Lib Dem leader anxious to maintain bounce as debate focuses on economy, followed by 45 minutes of open questions
Nick Clegg faces his greatest test of the general election campaign tonight as he fights to maintain his personal surge in the final leaders' television debate amid a mixed picture for the Liberal Democrats in the polls.
A third strong performance will help Clegg to intensify the Lib Dem squeeze on David Cameron and allow him to exploit Gordon Brown's woes after yesterday's "bigot" row.
A less assured performance could see Cameron, who was given an eight-point lead over the Lib Dems in one poll yesterday, finally securing a decisive breakthrough a week before polling day.
Clegg will hope that the debate gives him a chance to return to substantive policy issues after his campaign was overshadowed this week by what he would do in the event of a hung parliament. Lib Dem aides, who had always said they would avoid being sidetracked by the media obsession with a hung parliament, felt he had to address Tory claims that his success in the television debates meant that a vote for Clegg would deliver another five years of Brown.
Clegg made clear yesterday that voters now want to see him and the other leaders focus solely on policy. "I think in a sense the mood in the country will be quite sober and quite demanding, as it should be," he told BBC London. "So I think in many ways actually the third debate is the debate where people will be listening hardest to exactly what the leaders are saying on their policies."
His remarks came as the Lib Dems digested differing opinion polls. A Populus poll in the Times put them in second place on 28%, down three points, eight points behind the Tories who were on 36%, up four points. Labour was in third place on 27%, down one point.
But a YouGov poll in the Sun showed a much tighter picture. The Tories were unchanged in first place on 33%. Labour was second on 29%, up one point. The Lib Dems were in third place on 28%, down one point.
The debate on BBC1, hosted by David Dimbleby, will focus on the economy. But Dimbleby will be free to take questions on any subject in the final 45 minutes, which means the three leaders could be asked about Brown's encounter with Gillian Duffy in Rochdale.
All the leaders are likely to face pressure in the light of the Institute for Fiscal Studies report that said the three main parties had failed to be honest about the depths of the spending cuts that will be imposed from next year. The parties agree that action will have to be taken to reduce the £167bn fiscal deficit.
In the final round of debate "prep", the three teams were trying to work out the dynamics between Clegg, Brown and Cameron. The Lib Dem leader is closer to Brown on the deficit. Clegg is highly critical of Brown for running up such a large deficit but believes it is right to delay taking action to reduce the structural element, through tax increases and spending cuts, until next year in light of the fragile economic recovery. Cameron believes it is important to signal to the markets a serious intention to tackle the deficit by making "in year" cuts of £6bn this year. This could leave the Tory leader isolated.
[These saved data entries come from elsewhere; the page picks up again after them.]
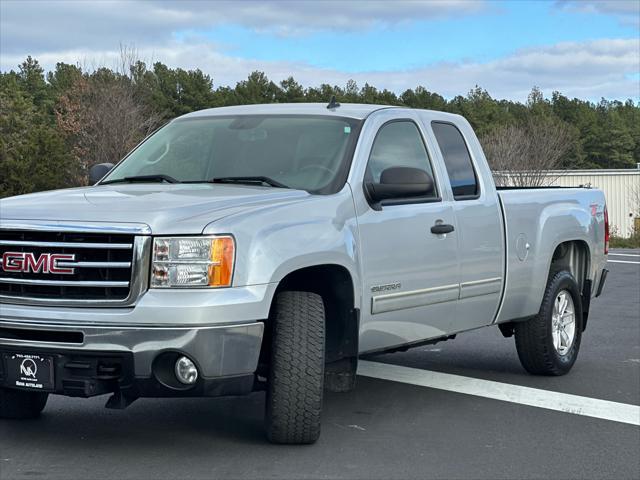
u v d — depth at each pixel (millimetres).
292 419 5504
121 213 5191
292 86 100562
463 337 10383
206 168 6457
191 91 84188
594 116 132375
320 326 5492
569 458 5664
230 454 5508
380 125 6598
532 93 131500
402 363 8742
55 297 5160
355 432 6117
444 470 5340
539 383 7891
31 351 5176
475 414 6723
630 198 66312
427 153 6926
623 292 15555
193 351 5020
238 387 5191
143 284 5059
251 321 5172
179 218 5168
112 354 5059
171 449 5598
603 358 9211
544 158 66812
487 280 7242
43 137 40906
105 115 52469
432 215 6656
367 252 6039
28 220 5238
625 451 5840
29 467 5203
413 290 6465
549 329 8023
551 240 8008
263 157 6375
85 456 5430
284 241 5387
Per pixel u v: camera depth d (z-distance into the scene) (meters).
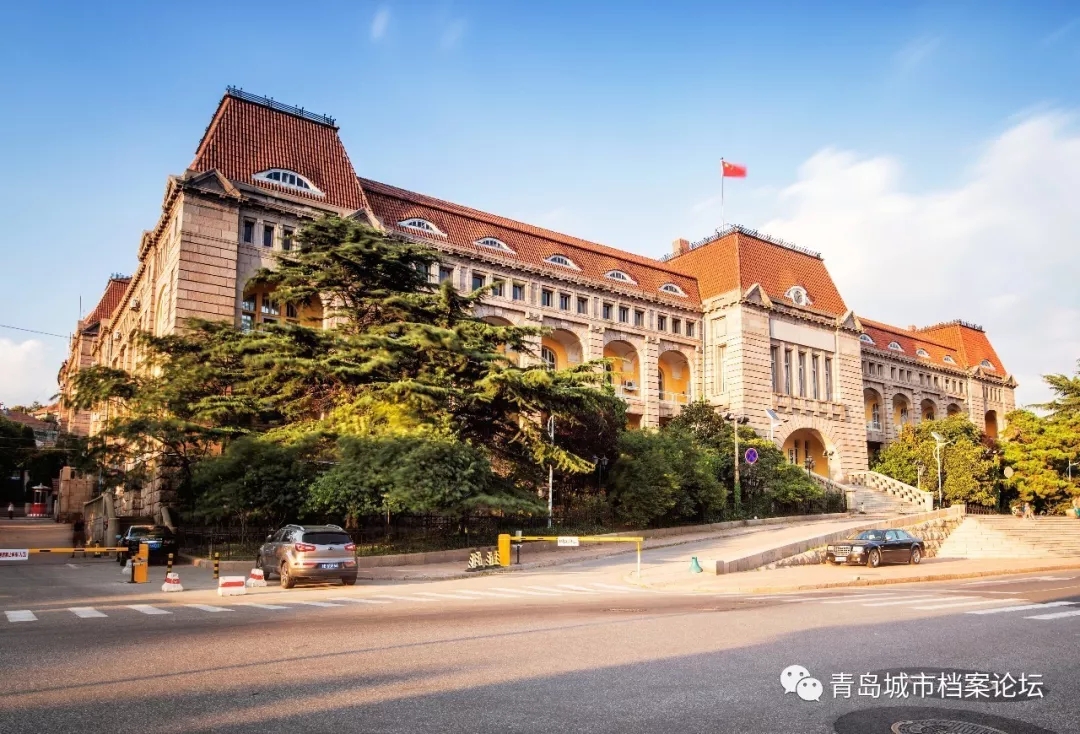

A Clegg-Brown push on the deficit could see Cameron turn on his two opponents over the euro in the face of the financial crisis in Greece. Speaking during a visit to the Morley and Outwood constituency being contested by Ed Balls, Cameron said: "If we were in the euro – and the Liberal Democrats thought we should have joined the euro last year; the year before that, Labour supports joining the euro – if we were in the euro right now, all of your taxes, all of your national insurance, some of that would be taken to bail out Greece. As long as I'm your prime minister, I will not join the euro."
If Cameron mentions the euro Brown will probably say that he and Balls were responsible for keeping Britain out of the single currency after they drew up the famous five tests. Clegg says that British membership is off the agenda.
The open part of the debate means the leaders could face questions on immigration, the issue that prompted the prime minister to describe Duffy as a "bigot". Clegg will be working hard to sound confident on immigration. His most difficult moment of the week came in his Andrew Marr interview on Sunday when he faced pressure on the Lib Dems' plans for a regional points-based system.